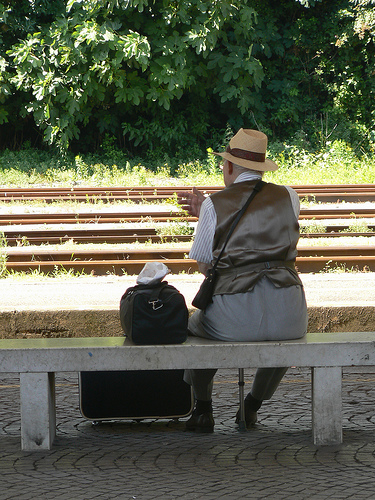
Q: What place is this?
A: It is a walkway.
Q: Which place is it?
A: It is a walkway.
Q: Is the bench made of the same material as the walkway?
A: Yes, both the bench and the walkway are made of concrete.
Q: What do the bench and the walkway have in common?
A: The material, both the bench and the walkway are concrete.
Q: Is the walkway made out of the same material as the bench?
A: Yes, both the walkway and the bench are made of concrete.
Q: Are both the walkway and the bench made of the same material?
A: Yes, both the walkway and the bench are made of concrete.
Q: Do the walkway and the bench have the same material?
A: Yes, both the walkway and the bench are made of concrete.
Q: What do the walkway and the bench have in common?
A: The material, both the walkway and the bench are concrete.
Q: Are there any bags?
A: Yes, there is a bag.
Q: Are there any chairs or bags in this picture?
A: Yes, there is a bag.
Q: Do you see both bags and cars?
A: No, there is a bag but no cars.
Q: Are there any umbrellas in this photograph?
A: No, there are no umbrellas.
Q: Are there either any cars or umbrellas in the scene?
A: No, there are no umbrellas or cars.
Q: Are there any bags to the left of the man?
A: Yes, there is a bag to the left of the man.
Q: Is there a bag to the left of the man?
A: Yes, there is a bag to the left of the man.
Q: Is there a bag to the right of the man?
A: No, the bag is to the left of the man.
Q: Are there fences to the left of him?
A: No, there is a bag to the left of the man.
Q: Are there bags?
A: Yes, there is a bag.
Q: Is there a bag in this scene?
A: Yes, there is a bag.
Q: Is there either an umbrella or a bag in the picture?
A: Yes, there is a bag.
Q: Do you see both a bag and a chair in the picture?
A: No, there is a bag but no chairs.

* * * * * * *

§ The problem: Please give the lines above as a JSON list of strings, one string per line, with blank lines skipped. Leave the picture out of your answer.

§ Your solution:
[
  "Q: What place is this?",
  "A: It is a walkway.",
  "Q: Which place is it?",
  "A: It is a walkway.",
  "Q: Is the bench made of the same material as the walkway?",
  "A: Yes, both the bench and the walkway are made of concrete.",
  "Q: What do the bench and the walkway have in common?",
  "A: The material, both the bench and the walkway are concrete.",
  "Q: Is the walkway made out of the same material as the bench?",
  "A: Yes, both the walkway and the bench are made of concrete.",
  "Q: Are both the walkway and the bench made of the same material?",
  "A: Yes, both the walkway and the bench are made of concrete.",
  "Q: Do the walkway and the bench have the same material?",
  "A: Yes, both the walkway and the bench are made of concrete.",
  "Q: What do the walkway and the bench have in common?",
  "A: The material, both the walkway and the bench are concrete.",
  "Q: Are there any bags?",
  "A: Yes, there is a bag.",
  "Q: Are there any chairs or bags in this picture?",
  "A: Yes, there is a bag.",
  "Q: Do you see both bags and cars?",
  "A: No, there is a bag but no cars.",
  "Q: Are there any umbrellas in this photograph?",
  "A: No, there are no umbrellas.",
  "Q: Are there either any cars or umbrellas in the scene?",
  "A: No, there are no umbrellas or cars.",
  "Q: Are there any bags to the left of the man?",
  "A: Yes, there is a bag to the left of the man.",
  "Q: Is there a bag to the left of the man?",
  "A: Yes, there is a bag to the left of the man.",
  "Q: Is there a bag to the right of the man?",
  "A: No, the bag is to the left of the man.",
  "Q: Are there fences to the left of him?",
  "A: No, there is a bag to the left of the man.",
  "Q: Are there bags?",
  "A: Yes, there is a bag.",
  "Q: Is there a bag in this scene?",
  "A: Yes, there is a bag.",
  "Q: Is there either an umbrella or a bag in the picture?",
  "A: Yes, there is a bag.",
  "Q: Do you see both a bag and a chair in the picture?",
  "A: No, there is a bag but no chairs."
]